**EXERCISE INPUT:**
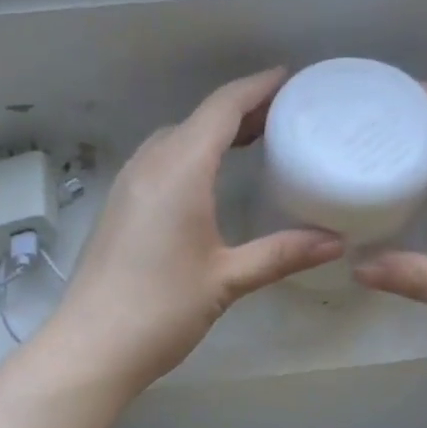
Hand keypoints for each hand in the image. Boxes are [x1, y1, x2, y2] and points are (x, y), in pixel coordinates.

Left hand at [43, 69, 342, 392]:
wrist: (92, 347)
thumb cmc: (161, 310)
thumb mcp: (227, 280)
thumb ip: (281, 254)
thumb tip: (335, 243)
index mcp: (179, 170)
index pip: (222, 108)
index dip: (258, 88)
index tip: (290, 80)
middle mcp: (149, 165)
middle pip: (198, 119)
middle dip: (240, 111)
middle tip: (284, 117)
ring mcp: (127, 185)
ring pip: (175, 140)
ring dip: (212, 133)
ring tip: (252, 144)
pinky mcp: (118, 208)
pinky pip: (159, 163)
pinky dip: (190, 156)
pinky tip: (208, 182)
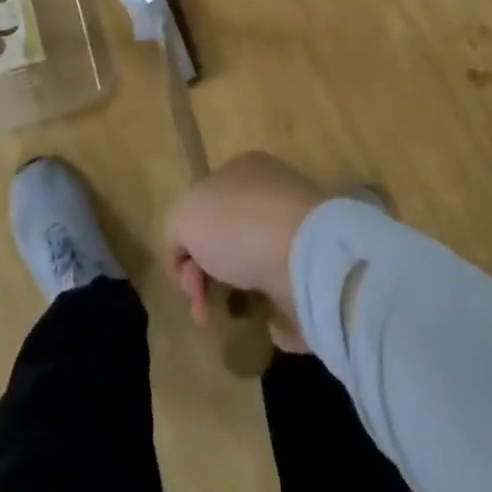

**HOW TO COMPLETE THIS TASK:**
Write out nothing but the lines from the one with "thumb mcp: (227, 280)" through the last line of the entries, exactly as they stand; pictures are not part of the copy.

**ANSWER SPACE:**
thumb mcp: (227, 280)
thumb ip: (281, 254)
thumb tip: (335, 243)
index mcp: (179, 170)
index pip: (222, 108)
index dip: (258, 88)
index tip: (290, 80)
middle mcp: (149, 165)
middle pip: (198, 119)
middle dip: (240, 111)
middle tip: (284, 117)
ring mcp: (127, 185)
ring pip: (175, 140)
ring dip: (212, 133)
ring tip: (252, 144)
pinky mcp: (118, 208)
pinky pip: (159, 163)
pinky dip: (190, 156)
pinky tip: (208, 182)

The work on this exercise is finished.